After completing this phase, you can start training the Baselines model by clicking on the “Train” button. Depending on the amount of training material, your training might take a while. Click on the “Jobs” button to check the Job status or your position in the queue (i.e. the number of trainings ahead of yours). You can perform other jobs in Transkribus or close the platform during the training process. If the Job status is "created" or "running", please don't start a new training, but just be patient and wait.

When the training is finished, the Baseline model will appear in the “Server” tab, under “Model Data”. To see it, please select “layout” instead of “text” as model output type in the second drop-down menu.

Double-clicking on the Baseline model name, you will see all the details and its learning curve. The “Learning Curve” graph shows the Baseline model’s accuracy. The x-axis indicates the number of Epochs, i.e. the number of times that the training data is evaluated. The y-axis measures the Loss, i.e. the percentage amount of pixels classified incorrectly. The program trains itself first on the Training Set; then, it tests itself on the pages of the Validation Set. For this reason, there are two lines in the graph. The blue line indicated the progress of the training; the red line indicated the progress of the evaluation on the Validation Set. Note that it is important that the two curves do not differ too much. If the two curves diverge, it is most likely that the Training Set differs too much from the Validation Set and the resulting model is not effective. 

Underneath the graph, the two percentages indicate how the Baseline model performs on the Training Set and the Validation Set in terms of Loss. The Loss on the Validation Set is the most significant value because it indicates how the Baseline model performs on new pages that it has not been trained on. Results with a Loss of 10% or below mean that the Baseline model is effective.

To apply the trained Baseline model to your documents, go to the “Tools” tab. Under the “Layout Analysis” top section, click “Configure”. The “Layout Analysis Configuration” window pops up: here, you can choose the Baselines model you trained.

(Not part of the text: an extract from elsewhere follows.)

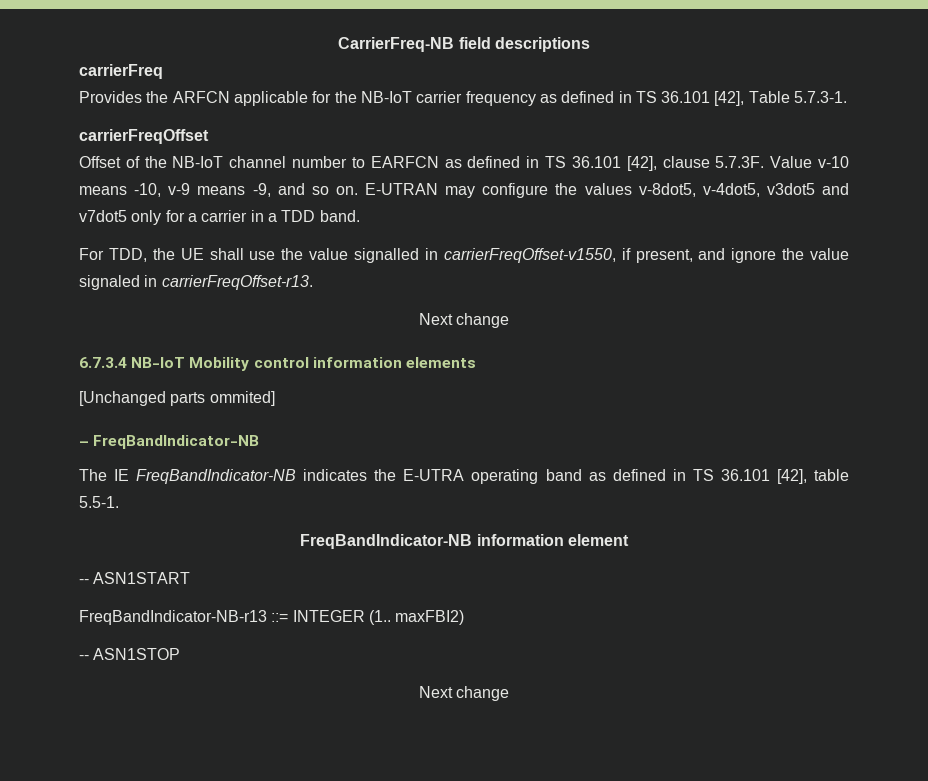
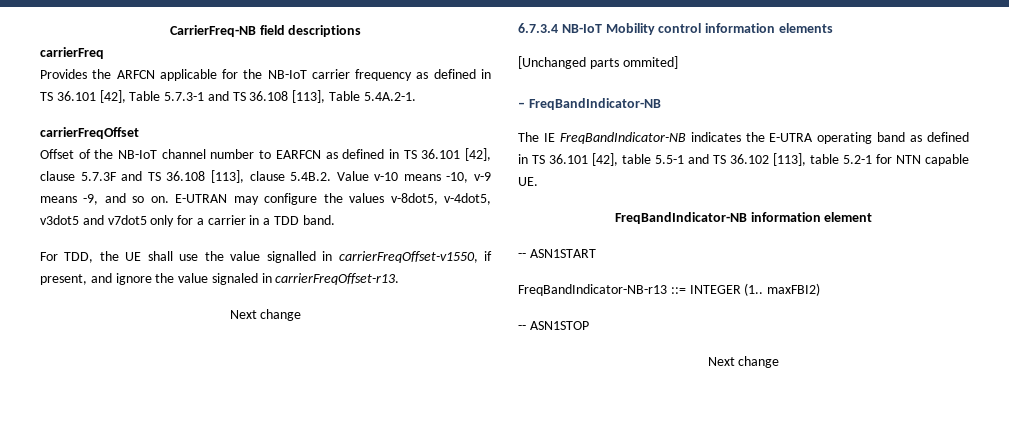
[794,91,848,103] 5.7.3-1. -> [164,90,416,103] 5.7.3-1 and TS 36.108 [113], Table 5.4A.2-1.
[715,156,765,168] 5.7.3F. -> [80,170,332,183] 5.7.3F and TS 36.108 [113], clause 5.4B.2.
[79,496,119,508] 5.5-1. -> [655,153,969,166] [518,177,538,186] 5.5-1 and TS 36.102 [113], table 5.2-1 for NTN capable UE.

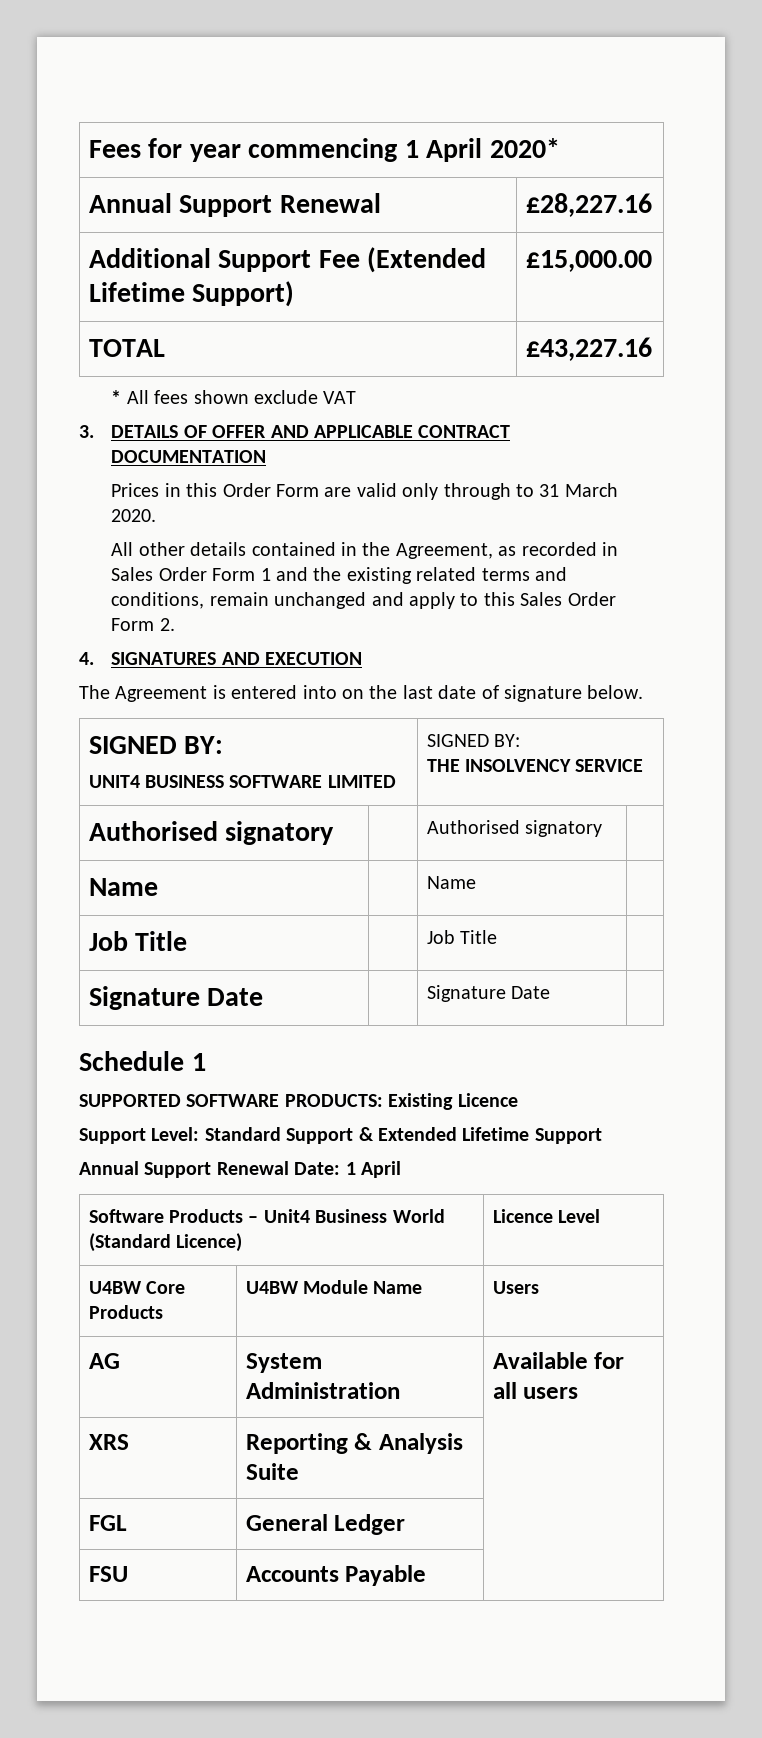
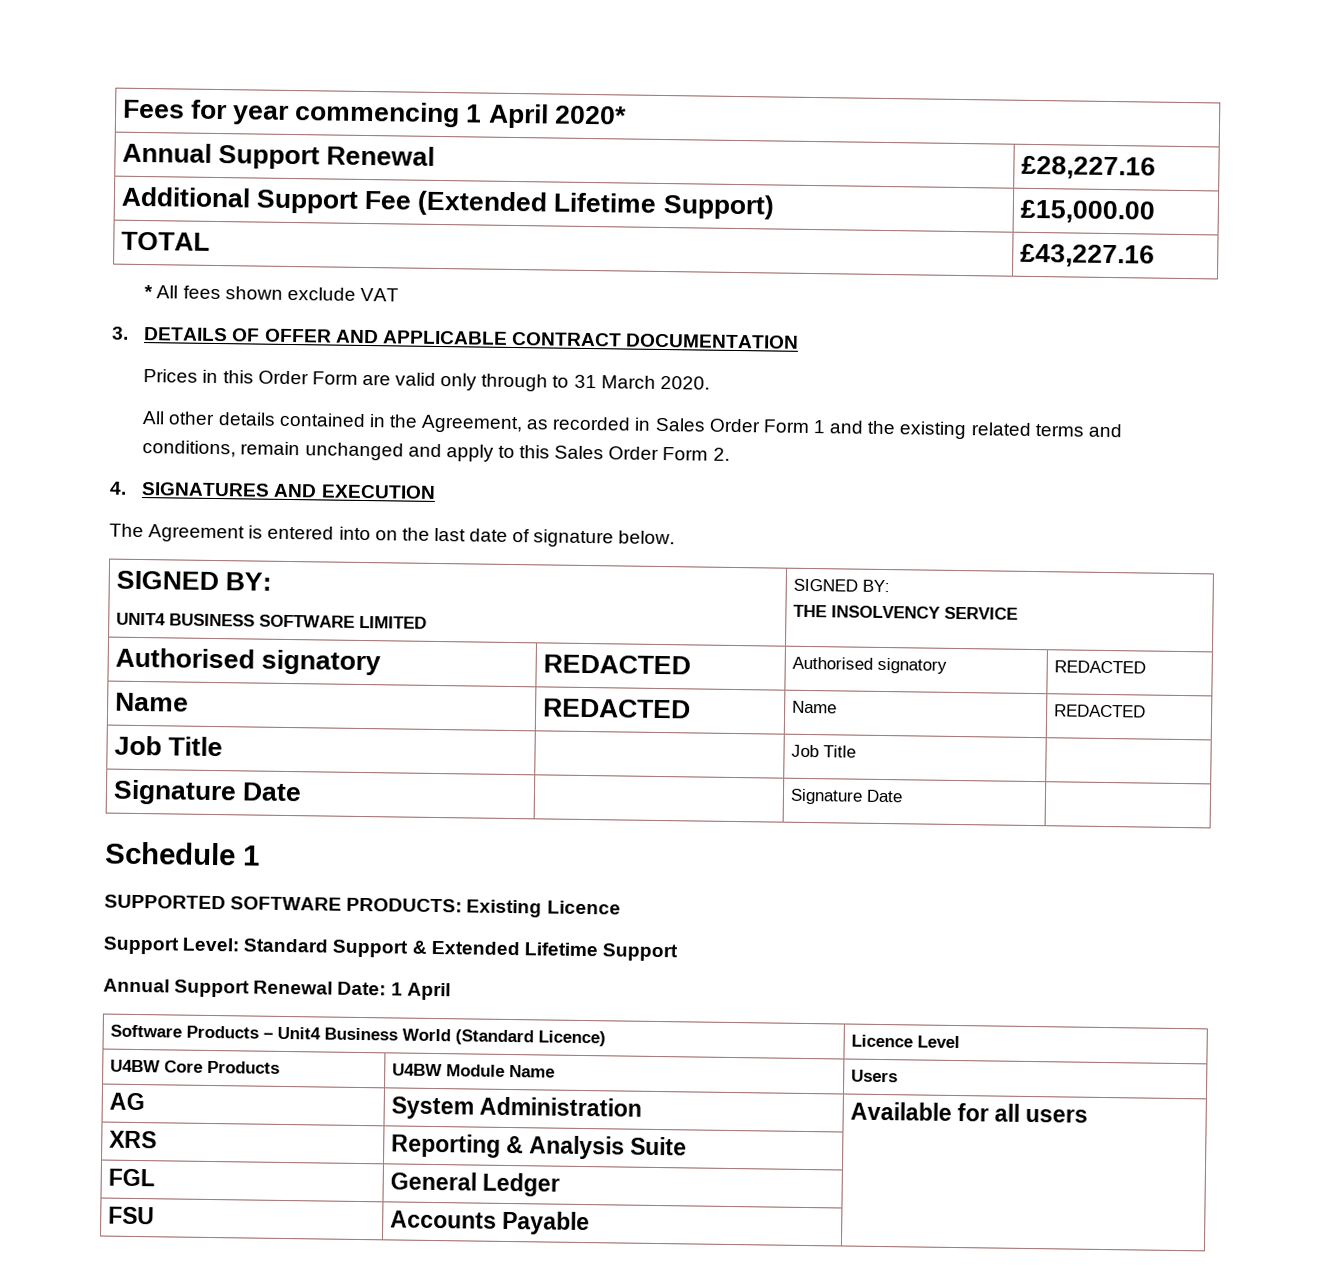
[426,820,602,837] [88,878,158,896] [426,876,476,889] | Authorised signatory | // Name | | Name | -> [542,654,691,675] [791,656,947,674] [1053,660,1146,674] [114,692,189,712] [542,698,691,719] [791,700,837,714] [1053,704,1146,718] REDACTED | Authorised signatory | REDACTED // Name | REDACTED | Name | REDACTED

In combination with the Baselines model, it is also possible to change the Layout Analysis settings (minimal baseline length; baseline accuracy threshold; use trained separators; max-dist for merging baselines; number of text regions). Read more about those settings on the Automatic Layout Recognition page.

Finally, click the “OK” button at the bottom of the “Layout Analysis Configuration” window. Your trained model has now been selected. 

In the “Tools” tab, choose the pages on which to segment and click the “Run” button: the Layout Analysis job will now start. You can check its progress by clicking on the “Jobs” button under the “Server” tab. Once the job is finished, reload the page/pages and the text regions and baselines will appear in the images. No credit will be used to apply the Baseline model to your documents.